"Banshun (Late Spring)" was my first experience with Yasujiro Ozu and among the first Japanese films I approached not long ago. Having never read any reviews about it, I had no idea what to expect, especially since I was just coming off watching colossal works like Ran and Ugetsu Monogatari, respectively by Kurosawa and Mizoguchi: but there was no trace of samurai, greedy filthy peasants, and women cruelly tormented by fate. Rather, it is Japanese society (from the early decades of the '900s to the post-war period) that is represented through exquisite images that seem as if they come from old black and white family albums; Ozu's films, one way or another, are always children of their time.
The thing that immediately caught my eye and impressed me the most about these films is that absolutely nothing sensational happens: we are shown people eating together, drinking tea or sake, discussing trivial matters; riding bicycles, walking through sunlit streets under a clear sky, surrounded by lush but quiet nature; performing everyday gestures within the welcoming walls of home, smiling, or perhaps crying. All of this inserted in very drawn-out, seemingly dead times. The very few events that mark the stories are as normal and ordinary (for better or worse) as one can conceive: some get married (often reluctantly), some age, and some die. We are far from Mizoguchi's disgraced women, and even further from the despicable or heroic (yet always mythical) characters of Kurosawa's more medieval days. Ozu's characters, for their part, undergo no construction: they are real, palpable, close to us.
Nevertheless, it cannot be said that the cinema of late Ozu shines for inventiveness: the cast is roughly the same, the style is always rigorous, extremely sober, with low, still, and detached camera shots, the screenplays all somewhat resemble each other, and the adorable Setsuko Hara, the true muse of the director, usually plays the part of the woman who should marry, although she doesn't really want to. Summing up the plot of these works would take just four crossed words.
And so it happens in Banshun. Noriko is 27 years old, lives with her widowed father (the omnipresent Chishu Ryu), and has no intention of getting a husband and starting a new life; she is happy as she is, and through the eyes of dry and resigned realism, yet calm and absorbed, we are given no explanation for this choice, except for the fact that she does not want to leave her father alone. It's a matter that clearly doesn't concern us, just as certain barely hinted details that we might instead find interesting (why and when did the mother die? why are we not even shown the protagonist's future husband?) do not concern us. In Ozu's cinema, there is no room for in-depth analyses or psychological artifices: we live joys and dramas in real-time, in exchanges of glances and gestures, in the small things that become great mirrors of life, in the time that flows and takes us by surprise, in the intimate atmosphere marked by simple dialogues or modest silences, barely filled with a bittersweet but never overly sweet soundtrack, and especially in social conventions (now more than ever in contrast with the emerging modernity) that drive our protagonists to behave in a certain way, limiting their happiness.
Noriko, thanks to (or because of) a simple stratagem devised by her father, will eventually get married.

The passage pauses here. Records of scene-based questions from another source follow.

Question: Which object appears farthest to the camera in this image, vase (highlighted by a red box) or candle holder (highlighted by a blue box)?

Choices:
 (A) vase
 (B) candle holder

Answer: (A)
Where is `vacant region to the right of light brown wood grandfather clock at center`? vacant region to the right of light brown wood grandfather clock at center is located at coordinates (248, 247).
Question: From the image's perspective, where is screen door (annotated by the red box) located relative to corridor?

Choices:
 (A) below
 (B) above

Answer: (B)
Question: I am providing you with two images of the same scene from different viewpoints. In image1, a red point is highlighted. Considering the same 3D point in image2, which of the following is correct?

It takes a full two hours to tell such a thin and superficially predictable story, yet the images that remain symbolically impressed are many and invaluable; above all the ending, one of the most touching I have ever seen: the father who, after the daughter's marriage, returns home and finds himself facing the loneliness of old age by peeling an apple, a gesture he will have to perform alone for who knows how much longer, with hands increasingly wrinkled and trembling; the father who, now bare, lets the peel fall to the ground along with his imperturbability, and then bows his head, slowly, with composure, in a moment of despondency destined to reflect on the deserted beach framed before the word "end" and, perhaps, to drown among (our?) tears even after the screen has gone black.
Banshun, a masterpiece as composed and essential in form as it is filled with tenderness and drama in the finely conveyed feelings, was for me just the beginning of a journey into Ozu's filmography. While not considering it his best work, a title that rightfully belongs to Tokyo Monogatari, it will always hold a special place in my heart. To giants like Kurosawa or Mizoguchi I recognize the merit of having created the greatest and most invaluable works that cinema has ever bestowed upon me; but it is with the poetry of Ozu that I am most able to come into intimate contact, and recognize myself in the humblest gestures, the austerity of a frame, the humanity that can shine through a single, simple glance.